Your objective: Search the records for the string "article". Copy each line where it occurs.

::: Records for the task

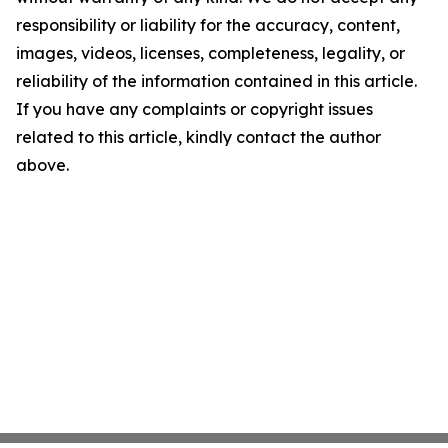
responsibility or liability for the accuracy, content,
images, videos, licenses, completeness, legality, or
reliability of the information contained in this article.
If you have any complaints or copyright issues
related to this article, kindly contact the author
above.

::::::

Solution:
reliability of the information contained in this article.
related to this article, kindly contact the author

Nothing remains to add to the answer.